According to David Reilly in a recent Bloomberg column, the numbers prove that mark-to-market isn’t having the perverse pro-cyclical effects many commentators have claimed they do.
He writes, “Of the $8.46 trillion in assets held by the 12 largest banks in the KBW Bank Index, only 29 percent is marked to market prices, according to my analysis of company data.” Ok: But 29 percent is far from a trivial percentage, especially of such a large number; and the measure may be less important than the percentage these assets make of net assets (a percentage which would of course be higher).
Reilly worries that investors need more, not less, mark-to-market accounting in order to have confidence in companies–a fear that ignores the distinction between adjusting the rules for regulatory-capital purposes (which is what most reformers want) and adjusting it for disclosure purposes. Only by ignoring that distinction can Reilly claim Fed chairman Ben Bernanke for his side of the argument. Bernanke “reiterated his support for the principle of marking to market,” as Reilly puts it, but also supported taking a look at its impact on regulatory capital.
This passage also strikes me as undermining rather than strengthening Reilly’s case.
Consider the refrain that banks can’t mark assets to market prices because markets are frozen. Of the 12 banks in the KBW that I reviewed, only 5 percent of total assets on average were designated as being hard to value because market-based prices weren’t available.
These so-called mark-to-myth assets represented 58 percent on average of total shareholders’ equity among the banks. They fall, though, to just 16 percent of equity if the Big Four banks — Bank of America Corp., Citigroup Inc., JPMorgan Chase & Co. and Wells Fargo & Co. — are excluded.

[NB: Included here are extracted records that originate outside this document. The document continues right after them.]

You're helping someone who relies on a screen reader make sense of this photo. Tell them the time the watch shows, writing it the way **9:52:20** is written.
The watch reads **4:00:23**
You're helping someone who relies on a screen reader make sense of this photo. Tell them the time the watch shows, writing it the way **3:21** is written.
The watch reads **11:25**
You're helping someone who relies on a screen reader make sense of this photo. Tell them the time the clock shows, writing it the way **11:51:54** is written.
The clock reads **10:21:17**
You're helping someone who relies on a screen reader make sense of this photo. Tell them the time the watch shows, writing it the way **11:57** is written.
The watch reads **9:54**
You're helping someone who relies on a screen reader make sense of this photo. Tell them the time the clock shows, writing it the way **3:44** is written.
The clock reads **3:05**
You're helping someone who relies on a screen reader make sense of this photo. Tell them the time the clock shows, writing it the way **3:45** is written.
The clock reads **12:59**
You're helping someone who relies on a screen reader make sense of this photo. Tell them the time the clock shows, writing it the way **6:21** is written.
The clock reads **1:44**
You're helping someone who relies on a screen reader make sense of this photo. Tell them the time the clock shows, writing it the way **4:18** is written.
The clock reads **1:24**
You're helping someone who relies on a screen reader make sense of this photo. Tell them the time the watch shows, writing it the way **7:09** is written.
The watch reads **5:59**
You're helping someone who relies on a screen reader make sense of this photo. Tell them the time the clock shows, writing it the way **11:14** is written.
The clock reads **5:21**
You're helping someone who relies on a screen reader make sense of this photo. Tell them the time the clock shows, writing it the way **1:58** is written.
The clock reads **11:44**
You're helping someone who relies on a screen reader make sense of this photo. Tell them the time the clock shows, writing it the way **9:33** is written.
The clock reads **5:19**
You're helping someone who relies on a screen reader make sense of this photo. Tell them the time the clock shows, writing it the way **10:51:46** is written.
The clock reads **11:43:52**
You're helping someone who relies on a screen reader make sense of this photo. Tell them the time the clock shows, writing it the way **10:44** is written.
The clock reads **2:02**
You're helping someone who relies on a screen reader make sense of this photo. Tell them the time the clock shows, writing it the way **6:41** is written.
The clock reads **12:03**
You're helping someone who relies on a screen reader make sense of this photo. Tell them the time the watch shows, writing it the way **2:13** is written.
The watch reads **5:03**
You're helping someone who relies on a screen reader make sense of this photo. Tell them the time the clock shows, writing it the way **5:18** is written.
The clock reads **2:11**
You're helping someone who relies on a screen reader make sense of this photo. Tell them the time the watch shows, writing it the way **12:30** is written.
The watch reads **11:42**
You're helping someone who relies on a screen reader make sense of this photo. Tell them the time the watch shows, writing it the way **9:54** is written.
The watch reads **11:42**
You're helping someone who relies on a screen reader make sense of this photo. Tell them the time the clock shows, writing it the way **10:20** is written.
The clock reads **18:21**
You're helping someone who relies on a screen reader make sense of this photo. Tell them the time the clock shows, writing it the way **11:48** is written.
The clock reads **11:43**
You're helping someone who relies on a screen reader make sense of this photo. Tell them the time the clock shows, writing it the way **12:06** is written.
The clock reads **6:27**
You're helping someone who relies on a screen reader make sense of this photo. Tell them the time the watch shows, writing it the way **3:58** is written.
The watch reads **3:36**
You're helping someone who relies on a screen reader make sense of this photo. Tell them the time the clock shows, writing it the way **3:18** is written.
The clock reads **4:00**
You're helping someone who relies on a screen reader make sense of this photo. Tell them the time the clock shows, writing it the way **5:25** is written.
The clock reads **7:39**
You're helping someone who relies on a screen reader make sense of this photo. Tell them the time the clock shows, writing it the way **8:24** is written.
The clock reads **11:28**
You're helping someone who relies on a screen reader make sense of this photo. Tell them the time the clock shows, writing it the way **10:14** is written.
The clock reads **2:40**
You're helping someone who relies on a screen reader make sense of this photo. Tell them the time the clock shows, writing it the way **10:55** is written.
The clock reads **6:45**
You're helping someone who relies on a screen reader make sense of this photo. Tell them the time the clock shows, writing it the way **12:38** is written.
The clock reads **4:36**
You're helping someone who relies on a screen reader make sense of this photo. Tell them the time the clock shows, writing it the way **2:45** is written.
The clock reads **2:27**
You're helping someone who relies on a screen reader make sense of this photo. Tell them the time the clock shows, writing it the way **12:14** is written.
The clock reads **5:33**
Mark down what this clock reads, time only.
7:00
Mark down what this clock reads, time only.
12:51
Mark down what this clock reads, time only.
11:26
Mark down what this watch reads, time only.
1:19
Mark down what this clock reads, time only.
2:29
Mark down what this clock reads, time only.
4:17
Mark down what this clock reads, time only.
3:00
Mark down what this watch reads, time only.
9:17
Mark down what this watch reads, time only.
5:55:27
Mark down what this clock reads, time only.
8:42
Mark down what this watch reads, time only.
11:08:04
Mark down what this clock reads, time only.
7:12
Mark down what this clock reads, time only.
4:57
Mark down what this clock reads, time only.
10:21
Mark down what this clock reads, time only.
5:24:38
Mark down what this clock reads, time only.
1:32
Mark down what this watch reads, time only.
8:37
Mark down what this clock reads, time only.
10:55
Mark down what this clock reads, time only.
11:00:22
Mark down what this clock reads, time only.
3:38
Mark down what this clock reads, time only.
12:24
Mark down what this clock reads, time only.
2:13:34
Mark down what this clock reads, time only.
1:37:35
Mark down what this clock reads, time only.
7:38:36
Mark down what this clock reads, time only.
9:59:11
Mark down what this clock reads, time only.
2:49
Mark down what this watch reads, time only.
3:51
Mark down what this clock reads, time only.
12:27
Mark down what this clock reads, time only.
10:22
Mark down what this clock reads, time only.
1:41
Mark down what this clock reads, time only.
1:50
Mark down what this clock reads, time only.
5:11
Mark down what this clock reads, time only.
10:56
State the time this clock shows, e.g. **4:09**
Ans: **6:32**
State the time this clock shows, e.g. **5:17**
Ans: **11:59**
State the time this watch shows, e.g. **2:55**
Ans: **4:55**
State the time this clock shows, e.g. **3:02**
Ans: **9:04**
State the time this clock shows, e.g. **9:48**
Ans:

First, again, it seems as though the 58 percent figure is more relevant than the 5 percent one. Second, I don’t know why you would exclude those companies. Third, for them, the “mark-to-myth” assets must be higher than 58 percent–possibly much higher. And fourth, isn’t there a counterparty risk problem that Reilly isn’t looking at? A lot of companies deal with the Big Four or deal with companies who do.